[Daftar Tugas]
- 1) Jawablah pertanyaan berikut berdasarkan artikel tentang keluarga sakinah:
(a) Sebutan apa yang diberikan kepada surat ar-Rum ayat 21 karena hampir selalu menghiasi undangan pernikahan?
(b) Kesimpulan apa yang dihasilkan oleh model penerjemahan pertama mengenai sakinah dalam perkawinan?
(c) Atas dasar apa masyarakat Jawa membangun sistem berpikirnya?
- 2) Tuliskan ulang tanpa perubahan bagian artikel tentang keluarga sakinah yang dimulai dari "Model pertama adalah" dan berakhir pada "dilakukan oleh isteri.".

[Penggalan Teks]
++++++

Senin, 23 Desember 2024

Keluarga Sakinah Itu Untuk Siapa dan Oleh Siapa?

Baca Juga

Oleh: Dr. Nur Rofi`ah Bil. Uzm

Menarik memperhatikan penerjemahan surat ar-Rum ayat 21. Ini adalah ayat yang hampir selalu menghiasi undangan pernikahan sampai disebut ayat undangan. Kebayang ya sekuat apa pengaruhnya pada calon mempelai dan masyarakat pada umumnya tentang sakinah dalam pernikahan itu untuk dan oleh siapa.

Perhatikan perbedaan sangat signifikan pada dua model penerjemahan atas ayat ini:

وَمِنْ آيَاتِهِ أَنْ خَلَقَ لَكُمْ مِنْ أَنْفُسِكُمْ أَزْوَاجًا لِتَسْكُنُوا إِلَيْهَا وَجَعَلَ بَيْنَكُمْ مَوَدَّةً وَرَحْمَةً ۚ إِنَّ فِي ذَٰلِكَ لَآيَاتٍ لِقَوْمٍ يَتَفَكَّرُونَ

Model pertama adalah yang sangat lazim sehingga mudah ditemukan di mana-mana.

“Dan di antara tanda-tanda kekuasaan-Nya ialah Dia menciptakan untukmu isteri-isteri dari jenismu sendiri, supaya kamu cenderung dan merasa tenteram kepada-Nya dan dijadikan-Nya diantaramu rasa kasih dan sayang. Sesungguhnya pada yang demikian itu benar-benar terdapat tanda-tanda bagi kaum yang berfikir.”

Model penerjemahan seperti ini, akan mengantarkan kita pada kesimpulan bahwa: sakinah dalam perkawinan adalah untuk suami yang mesti dilakukan oleh isteri.

Bahasa Arab ini dibangun dalam satu sistem jenis kelamin yang sangat ketat. Bagi yang paham perbedaan antara jenis kelamin dan gender, maka sistem gender sesungguhnya lebih pas. Tapi mengingat gender ini istilah baru, saya gunakan saja istilah jenis kelamin dengan catatan seperti di atas ya.

Jika masyarakat Jawa membangun sistem berpikirnya berdasarkan kelas sosial, maka masyarakat Arab dengan jenis kelamin.

++++++

[Data yang Diberikan]
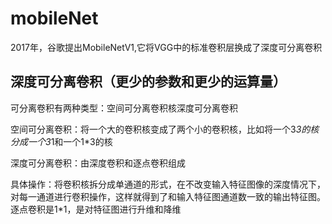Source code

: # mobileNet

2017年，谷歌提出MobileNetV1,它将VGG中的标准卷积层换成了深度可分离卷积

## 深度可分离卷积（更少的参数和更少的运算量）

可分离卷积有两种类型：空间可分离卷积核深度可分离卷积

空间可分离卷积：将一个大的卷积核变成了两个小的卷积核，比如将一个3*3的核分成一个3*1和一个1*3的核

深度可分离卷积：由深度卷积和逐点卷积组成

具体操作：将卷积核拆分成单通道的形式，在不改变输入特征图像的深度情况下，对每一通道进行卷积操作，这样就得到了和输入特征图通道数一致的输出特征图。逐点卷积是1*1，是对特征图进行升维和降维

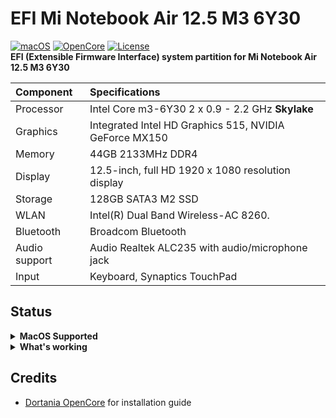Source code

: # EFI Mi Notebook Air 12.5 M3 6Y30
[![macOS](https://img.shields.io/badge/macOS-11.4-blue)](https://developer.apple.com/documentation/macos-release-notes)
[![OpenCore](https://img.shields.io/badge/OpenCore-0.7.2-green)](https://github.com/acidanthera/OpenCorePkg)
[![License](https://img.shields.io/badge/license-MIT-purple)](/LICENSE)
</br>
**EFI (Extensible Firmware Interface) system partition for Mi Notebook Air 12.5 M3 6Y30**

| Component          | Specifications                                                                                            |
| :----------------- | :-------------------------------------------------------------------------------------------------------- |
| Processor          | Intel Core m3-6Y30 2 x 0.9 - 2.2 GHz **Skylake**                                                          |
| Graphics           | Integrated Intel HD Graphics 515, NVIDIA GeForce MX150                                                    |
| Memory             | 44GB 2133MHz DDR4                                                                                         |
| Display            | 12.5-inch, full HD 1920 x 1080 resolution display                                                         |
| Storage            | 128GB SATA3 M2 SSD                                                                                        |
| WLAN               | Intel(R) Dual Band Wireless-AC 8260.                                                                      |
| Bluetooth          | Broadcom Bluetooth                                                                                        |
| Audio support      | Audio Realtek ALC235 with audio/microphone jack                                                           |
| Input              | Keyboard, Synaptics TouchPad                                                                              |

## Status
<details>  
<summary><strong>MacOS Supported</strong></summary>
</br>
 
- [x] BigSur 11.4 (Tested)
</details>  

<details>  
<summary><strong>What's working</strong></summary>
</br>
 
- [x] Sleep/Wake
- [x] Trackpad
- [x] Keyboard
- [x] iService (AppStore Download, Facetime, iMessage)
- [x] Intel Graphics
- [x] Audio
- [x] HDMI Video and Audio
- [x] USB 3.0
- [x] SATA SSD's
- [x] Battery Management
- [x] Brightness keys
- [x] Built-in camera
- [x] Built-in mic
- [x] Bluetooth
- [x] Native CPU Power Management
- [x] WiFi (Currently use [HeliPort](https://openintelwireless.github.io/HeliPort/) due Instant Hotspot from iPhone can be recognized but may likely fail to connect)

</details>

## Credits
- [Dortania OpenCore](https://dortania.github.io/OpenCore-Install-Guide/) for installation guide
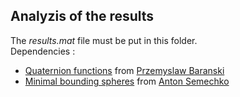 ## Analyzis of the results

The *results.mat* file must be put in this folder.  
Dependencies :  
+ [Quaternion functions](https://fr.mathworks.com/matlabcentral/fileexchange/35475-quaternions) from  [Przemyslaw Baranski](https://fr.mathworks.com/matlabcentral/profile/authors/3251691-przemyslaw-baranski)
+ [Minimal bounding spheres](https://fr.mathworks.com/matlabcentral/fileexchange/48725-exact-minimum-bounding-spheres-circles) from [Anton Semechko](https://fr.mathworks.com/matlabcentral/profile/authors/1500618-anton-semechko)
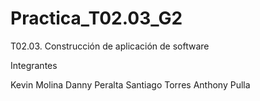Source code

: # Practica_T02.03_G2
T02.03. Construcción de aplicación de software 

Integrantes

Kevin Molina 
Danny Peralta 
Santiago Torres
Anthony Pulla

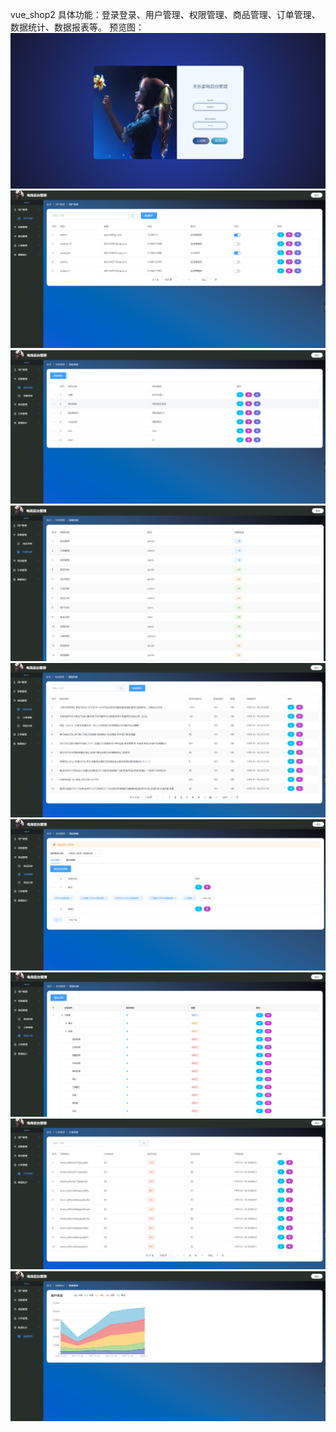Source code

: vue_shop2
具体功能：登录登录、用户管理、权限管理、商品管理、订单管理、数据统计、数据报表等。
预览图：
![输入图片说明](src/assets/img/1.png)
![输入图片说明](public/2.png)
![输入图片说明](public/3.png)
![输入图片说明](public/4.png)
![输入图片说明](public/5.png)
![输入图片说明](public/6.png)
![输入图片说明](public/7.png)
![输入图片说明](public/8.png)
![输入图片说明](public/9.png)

++++++

[Jawaban Setiap Tugas]
- 1)
(a) Ayat undangan.
(b) Sakinah dalam perkawinan adalah untuk suami dan mesti dilakukan oleh isteri.
(c) Kelas sosial.

- 2)
Model pertama adalah yang sangat lazim sehingga mudah ditemukan di mana-mana.

“Dan di antara tanda-tanda kekuasaan-Nya ialah Dia menciptakan untukmu isteri-isteri dari jenismu sendiri, supaya kamu cenderung dan merasa tenteram kepada-Nya dan dijadikan-Nya diantaramu rasa kasih dan sayang. Sesungguhnya pada yang demikian itu benar-benar terdapat tanda-tanda bagi kaum yang berfikir.”

Model penerjemahan seperti ini, akan mengantarkan kita pada kesimpulan bahwa: sakinah dalam perkawinan adalah untuk suami yang mesti dilakukan oleh isteri.